Throughout the records below, find each line holding "text" and copy it.

(Stored data)

┏━━

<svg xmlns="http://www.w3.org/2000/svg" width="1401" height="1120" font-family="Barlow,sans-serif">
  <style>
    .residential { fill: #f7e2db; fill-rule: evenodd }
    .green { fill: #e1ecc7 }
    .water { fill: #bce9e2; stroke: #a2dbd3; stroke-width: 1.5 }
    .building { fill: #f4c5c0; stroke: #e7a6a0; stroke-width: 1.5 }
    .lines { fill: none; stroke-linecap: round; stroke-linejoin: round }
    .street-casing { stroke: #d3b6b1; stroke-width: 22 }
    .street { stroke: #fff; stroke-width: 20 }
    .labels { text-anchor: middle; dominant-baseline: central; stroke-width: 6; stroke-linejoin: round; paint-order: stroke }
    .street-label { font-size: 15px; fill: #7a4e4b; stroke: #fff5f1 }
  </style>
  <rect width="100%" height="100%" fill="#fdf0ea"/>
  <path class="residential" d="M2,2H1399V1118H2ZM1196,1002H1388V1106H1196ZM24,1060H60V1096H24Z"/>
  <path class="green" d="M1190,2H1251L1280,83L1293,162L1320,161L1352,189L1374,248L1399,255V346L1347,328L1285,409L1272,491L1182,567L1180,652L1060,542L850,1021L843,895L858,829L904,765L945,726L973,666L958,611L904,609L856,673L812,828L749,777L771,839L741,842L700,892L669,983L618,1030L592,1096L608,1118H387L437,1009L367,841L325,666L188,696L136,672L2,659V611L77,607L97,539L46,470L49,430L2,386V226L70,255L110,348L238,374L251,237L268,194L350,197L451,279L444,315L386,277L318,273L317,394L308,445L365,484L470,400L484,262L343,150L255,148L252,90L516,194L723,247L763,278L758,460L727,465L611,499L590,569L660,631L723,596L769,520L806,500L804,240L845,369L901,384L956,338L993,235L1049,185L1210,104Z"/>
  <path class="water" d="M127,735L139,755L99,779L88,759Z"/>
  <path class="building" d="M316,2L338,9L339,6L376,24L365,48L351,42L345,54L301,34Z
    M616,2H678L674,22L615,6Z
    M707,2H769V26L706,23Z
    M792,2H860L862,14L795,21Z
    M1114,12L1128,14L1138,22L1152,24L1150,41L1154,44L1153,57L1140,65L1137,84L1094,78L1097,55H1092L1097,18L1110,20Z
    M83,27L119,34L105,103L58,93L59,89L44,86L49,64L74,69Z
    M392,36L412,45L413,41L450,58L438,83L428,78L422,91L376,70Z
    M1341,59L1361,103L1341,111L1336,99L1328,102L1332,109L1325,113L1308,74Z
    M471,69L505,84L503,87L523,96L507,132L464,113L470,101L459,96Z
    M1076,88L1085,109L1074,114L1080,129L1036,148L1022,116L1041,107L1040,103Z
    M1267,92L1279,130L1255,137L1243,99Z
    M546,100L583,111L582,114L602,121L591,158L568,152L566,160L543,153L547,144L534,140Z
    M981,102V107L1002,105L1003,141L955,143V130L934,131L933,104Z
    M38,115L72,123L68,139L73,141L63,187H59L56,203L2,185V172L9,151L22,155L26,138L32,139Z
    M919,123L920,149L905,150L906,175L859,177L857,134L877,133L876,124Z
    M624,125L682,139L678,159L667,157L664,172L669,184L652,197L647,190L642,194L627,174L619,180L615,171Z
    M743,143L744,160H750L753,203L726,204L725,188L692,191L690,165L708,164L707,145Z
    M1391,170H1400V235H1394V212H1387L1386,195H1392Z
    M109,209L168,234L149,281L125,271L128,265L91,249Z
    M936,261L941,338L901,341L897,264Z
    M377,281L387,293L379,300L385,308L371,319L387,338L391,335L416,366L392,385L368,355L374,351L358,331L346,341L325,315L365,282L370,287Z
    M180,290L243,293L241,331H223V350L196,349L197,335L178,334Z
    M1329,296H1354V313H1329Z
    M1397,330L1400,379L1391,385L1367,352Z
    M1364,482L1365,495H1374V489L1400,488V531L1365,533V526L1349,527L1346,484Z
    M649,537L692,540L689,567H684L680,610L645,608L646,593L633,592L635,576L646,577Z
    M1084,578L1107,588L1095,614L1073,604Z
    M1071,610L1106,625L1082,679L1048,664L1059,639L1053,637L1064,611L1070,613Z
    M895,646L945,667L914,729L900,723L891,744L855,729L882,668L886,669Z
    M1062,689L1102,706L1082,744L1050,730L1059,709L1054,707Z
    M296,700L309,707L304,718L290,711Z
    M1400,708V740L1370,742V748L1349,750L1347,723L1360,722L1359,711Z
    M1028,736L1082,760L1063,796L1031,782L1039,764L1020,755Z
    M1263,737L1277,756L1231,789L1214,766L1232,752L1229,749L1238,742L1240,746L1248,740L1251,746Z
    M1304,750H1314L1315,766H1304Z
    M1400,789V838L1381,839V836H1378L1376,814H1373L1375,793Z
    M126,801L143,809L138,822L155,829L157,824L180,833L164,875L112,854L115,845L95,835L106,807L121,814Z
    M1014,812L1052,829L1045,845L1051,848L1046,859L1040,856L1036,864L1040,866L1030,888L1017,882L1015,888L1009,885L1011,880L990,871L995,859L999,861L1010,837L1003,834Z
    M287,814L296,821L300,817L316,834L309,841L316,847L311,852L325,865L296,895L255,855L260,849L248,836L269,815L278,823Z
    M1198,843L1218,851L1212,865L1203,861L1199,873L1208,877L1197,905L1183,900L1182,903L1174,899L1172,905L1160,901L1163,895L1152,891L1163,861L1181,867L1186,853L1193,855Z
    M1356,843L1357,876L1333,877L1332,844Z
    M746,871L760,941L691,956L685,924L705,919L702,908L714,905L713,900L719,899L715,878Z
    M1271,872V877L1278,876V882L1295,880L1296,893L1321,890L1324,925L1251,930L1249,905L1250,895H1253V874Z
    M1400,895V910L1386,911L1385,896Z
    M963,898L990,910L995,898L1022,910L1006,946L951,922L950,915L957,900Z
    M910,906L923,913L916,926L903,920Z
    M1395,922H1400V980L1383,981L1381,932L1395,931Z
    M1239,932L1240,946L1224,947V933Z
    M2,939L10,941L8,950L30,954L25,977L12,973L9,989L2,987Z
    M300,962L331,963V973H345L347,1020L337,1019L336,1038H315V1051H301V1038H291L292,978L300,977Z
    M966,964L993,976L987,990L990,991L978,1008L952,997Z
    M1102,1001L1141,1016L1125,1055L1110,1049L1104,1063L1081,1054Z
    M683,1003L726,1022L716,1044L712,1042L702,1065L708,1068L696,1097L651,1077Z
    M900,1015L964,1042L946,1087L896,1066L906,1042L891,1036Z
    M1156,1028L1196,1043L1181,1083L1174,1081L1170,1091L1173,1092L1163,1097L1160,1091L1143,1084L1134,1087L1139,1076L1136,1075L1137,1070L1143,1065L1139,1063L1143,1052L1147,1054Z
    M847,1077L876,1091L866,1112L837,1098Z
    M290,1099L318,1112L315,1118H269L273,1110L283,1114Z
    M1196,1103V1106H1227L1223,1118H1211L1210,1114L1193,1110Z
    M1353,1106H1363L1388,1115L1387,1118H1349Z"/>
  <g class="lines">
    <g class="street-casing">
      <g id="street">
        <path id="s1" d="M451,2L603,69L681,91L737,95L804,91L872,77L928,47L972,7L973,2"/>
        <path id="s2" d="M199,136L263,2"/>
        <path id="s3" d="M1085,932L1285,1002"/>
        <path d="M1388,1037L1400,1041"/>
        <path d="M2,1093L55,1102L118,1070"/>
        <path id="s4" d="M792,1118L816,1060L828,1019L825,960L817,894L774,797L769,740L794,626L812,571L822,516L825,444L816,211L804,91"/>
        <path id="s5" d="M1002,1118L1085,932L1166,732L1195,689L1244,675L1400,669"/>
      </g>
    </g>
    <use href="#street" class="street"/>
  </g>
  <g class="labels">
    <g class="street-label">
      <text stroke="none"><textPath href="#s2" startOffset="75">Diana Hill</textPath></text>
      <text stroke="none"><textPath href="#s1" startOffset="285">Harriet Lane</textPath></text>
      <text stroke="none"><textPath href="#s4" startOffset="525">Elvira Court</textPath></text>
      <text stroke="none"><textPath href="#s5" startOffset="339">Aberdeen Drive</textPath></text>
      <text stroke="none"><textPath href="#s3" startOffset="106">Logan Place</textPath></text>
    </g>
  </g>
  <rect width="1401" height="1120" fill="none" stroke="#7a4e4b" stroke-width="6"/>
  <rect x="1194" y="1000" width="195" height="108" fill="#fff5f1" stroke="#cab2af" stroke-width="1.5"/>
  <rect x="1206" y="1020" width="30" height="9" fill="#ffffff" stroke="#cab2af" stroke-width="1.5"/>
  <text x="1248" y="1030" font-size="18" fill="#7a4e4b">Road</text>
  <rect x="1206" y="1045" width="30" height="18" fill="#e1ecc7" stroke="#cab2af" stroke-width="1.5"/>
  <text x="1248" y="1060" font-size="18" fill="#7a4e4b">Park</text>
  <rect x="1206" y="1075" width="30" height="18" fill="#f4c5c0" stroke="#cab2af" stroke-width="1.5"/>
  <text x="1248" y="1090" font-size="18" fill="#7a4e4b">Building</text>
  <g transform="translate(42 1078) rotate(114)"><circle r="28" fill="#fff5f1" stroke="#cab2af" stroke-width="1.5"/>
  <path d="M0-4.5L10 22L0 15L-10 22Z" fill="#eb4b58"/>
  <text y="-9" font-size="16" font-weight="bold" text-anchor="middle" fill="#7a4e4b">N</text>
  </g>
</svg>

┗━━

[Finished exercise]
    .labels { text-anchor: middle; dominant-baseline: central; stroke-width: 6; stroke-linejoin: round; paint-order: stroke }
      <text stroke="none"><textPath href="#s2" startOffset="75">Diana Hill</textPath></text>
      <text stroke="none"><textPath href="#s1" startOffset="285">Harriet Lane</textPath></text>
      <text stroke="none"><textPath href="#s4" startOffset="525">Elvira Court</textPath></text>
      <text stroke="none"><textPath href="#s5" startOffset="339">Aberdeen Drive</textPath></text>
      <text stroke="none"><textPath href="#s3" startOffset="106">Logan Place</textPath></text>
  <text x="1248" y="1030" font-size="18" fill="#7a4e4b">Road</text>
  <text x="1248" y="1060" font-size="18" fill="#7a4e4b">Park</text>
  <text x="1248" y="1090" font-size="18" fill="#7a4e4b">Building</text>
  <text y="-9" font-size="16" font-weight="bold" text-anchor="middle" fill="#7a4e4b">N</text>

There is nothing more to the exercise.